SANGATTA – Anggota Dewan Perwakilan Rakyat Daerah (DPRD) Kabupaten Kutai Timur, Shabaruddin, berkomitmen untuk mendukung rencana kerja dan anggaran yang diajukan oleh Perangkat Daerah (PD) Kutim. Hal ini disampaikan usai serangkaian rapat dengar pendapat dengan sejumlah PD sebagai bagian dari proses penyusunan Anggaran Pendapatan dan Belanja Daerah (APBD) tahun 2026.
Shabaruddin menjelaskan bahwa tujuan utama dewan dalam tahap ini adalah melakukan pengawasan dan pengayaan program. “Tujuan kami adalah untuk apa? Untuk memasukkan program-program yang harus ditambahkan,” ujarnya.
Politikus Partai Gelombang Rakyat Indonesia tersebut menegaskan fungsi dewan tidak hanya mendengar, tetapi juga memperkuat posisi anggaran setiap PD. Lebih lanjut, anggota Fraksi Gelora Amanat Perjuangan tersebut menekankan komitmen DPRD untuk melindungi anggaran PD dari potensi pemotongan.
“Kita ingin membackup anggaran mereka, menguatkan mereka. Jangan sampai nanti dalam pembahasan anggaran di bagian nanti ada yang dirubah atau dikurangi khususnya,” tegas H. Shabaruddin. Ia menambahkan bahwa DPRD tidak menginginkan mitra kerjanya, yaitu para OPD, harus beroperasi dengan anggaran yang minimal.
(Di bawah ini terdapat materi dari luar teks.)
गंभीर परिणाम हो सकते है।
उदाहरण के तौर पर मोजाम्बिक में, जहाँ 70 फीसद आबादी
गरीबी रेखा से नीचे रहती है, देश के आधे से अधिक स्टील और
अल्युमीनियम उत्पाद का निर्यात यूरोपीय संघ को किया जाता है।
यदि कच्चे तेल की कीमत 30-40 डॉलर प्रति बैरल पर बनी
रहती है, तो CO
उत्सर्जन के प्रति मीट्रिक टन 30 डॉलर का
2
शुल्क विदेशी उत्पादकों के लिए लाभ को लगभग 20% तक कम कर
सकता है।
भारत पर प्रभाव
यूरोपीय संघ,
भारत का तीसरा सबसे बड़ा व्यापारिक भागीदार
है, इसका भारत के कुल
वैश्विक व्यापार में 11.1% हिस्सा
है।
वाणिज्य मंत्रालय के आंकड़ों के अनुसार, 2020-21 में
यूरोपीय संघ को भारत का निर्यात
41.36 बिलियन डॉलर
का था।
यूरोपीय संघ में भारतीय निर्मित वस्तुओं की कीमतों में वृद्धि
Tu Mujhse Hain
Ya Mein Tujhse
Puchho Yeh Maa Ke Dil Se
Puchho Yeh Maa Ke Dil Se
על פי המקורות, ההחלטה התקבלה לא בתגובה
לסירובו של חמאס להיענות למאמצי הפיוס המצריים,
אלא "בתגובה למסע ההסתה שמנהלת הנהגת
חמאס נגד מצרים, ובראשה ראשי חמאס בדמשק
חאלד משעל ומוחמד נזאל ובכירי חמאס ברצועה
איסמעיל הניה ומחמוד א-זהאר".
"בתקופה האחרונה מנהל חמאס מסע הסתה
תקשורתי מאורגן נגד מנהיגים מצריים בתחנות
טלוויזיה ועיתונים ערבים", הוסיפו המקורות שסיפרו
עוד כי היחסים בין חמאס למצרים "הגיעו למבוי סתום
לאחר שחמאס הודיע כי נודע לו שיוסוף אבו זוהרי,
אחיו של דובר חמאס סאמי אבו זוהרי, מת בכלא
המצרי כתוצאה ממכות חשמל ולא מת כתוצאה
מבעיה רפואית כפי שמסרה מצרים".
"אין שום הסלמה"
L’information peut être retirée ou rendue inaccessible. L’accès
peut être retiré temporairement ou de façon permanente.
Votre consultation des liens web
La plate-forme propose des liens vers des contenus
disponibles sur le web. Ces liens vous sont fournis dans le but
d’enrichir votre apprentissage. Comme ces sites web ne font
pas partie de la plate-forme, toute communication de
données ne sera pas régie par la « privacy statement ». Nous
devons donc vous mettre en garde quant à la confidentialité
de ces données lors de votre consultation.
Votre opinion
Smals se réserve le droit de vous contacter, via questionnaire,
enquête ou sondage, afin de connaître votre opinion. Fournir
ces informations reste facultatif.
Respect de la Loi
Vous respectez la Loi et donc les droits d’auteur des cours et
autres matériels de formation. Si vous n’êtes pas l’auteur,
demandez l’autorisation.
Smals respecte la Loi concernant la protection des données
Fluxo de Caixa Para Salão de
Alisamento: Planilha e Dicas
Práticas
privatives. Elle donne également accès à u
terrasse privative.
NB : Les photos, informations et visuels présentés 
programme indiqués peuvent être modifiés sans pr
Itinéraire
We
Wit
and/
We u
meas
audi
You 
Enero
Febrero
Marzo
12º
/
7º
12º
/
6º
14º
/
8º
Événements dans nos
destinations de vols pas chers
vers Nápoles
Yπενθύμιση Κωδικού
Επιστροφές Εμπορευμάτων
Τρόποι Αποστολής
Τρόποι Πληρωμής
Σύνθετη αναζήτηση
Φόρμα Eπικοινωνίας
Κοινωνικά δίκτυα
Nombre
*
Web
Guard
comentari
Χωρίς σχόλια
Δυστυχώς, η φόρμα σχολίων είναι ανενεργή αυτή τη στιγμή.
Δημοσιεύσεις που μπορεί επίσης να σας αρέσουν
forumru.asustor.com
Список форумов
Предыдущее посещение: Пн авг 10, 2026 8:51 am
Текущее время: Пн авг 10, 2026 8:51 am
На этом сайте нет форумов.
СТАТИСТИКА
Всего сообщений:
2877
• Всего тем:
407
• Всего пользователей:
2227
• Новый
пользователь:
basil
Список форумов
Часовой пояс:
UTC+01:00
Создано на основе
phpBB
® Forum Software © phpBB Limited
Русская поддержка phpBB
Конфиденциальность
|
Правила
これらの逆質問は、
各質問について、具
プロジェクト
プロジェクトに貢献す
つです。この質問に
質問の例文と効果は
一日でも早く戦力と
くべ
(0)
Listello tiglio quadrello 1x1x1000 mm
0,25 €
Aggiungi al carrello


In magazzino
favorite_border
Upaya perlindungan dan penguatan ini, menurutnya, akan diwujudkan melalui proses pembahasan di Badan Anggaran (Banggar). “Kita usahakan mereka itu kita backup untuk bagaimana anggaran mereka itu bisa dipetakan. Kalau bisa ditambahkan dari komisi yang masuk dalam banggar nantinya,” paparnya. Meski demikian, ia mengingatkan bahwa semua pagu anggaran yang dibahas saat ini masih bersifat sementara, mengingat besaran dana bagi hasil tahun 2026 belum dapat dipastikan.
Menanggapi pertanyaan mengenai keselarasan program OPD dengan visi pemerintah daerah, H. Shabaruddin mengakui bahwa usulan yang ada telah sejalan. “Ya, untuk menunjangnya ya menunjang,” katanya.
Namun, ia menyatakan bahwa masih diperlukan berbagai masukan dan usulan dari dewan untuk penyempurnaan. “Tapi bagi kami masih banyak usulan-usulan teman tadi harus dimasukkan ya, untuk memaksimalkan,” tutupnya, mengisyaratkan bahwa pembahasan anggaran akan berlanjut untuk mencapai hasil yang lebih komprehensif. (ADV)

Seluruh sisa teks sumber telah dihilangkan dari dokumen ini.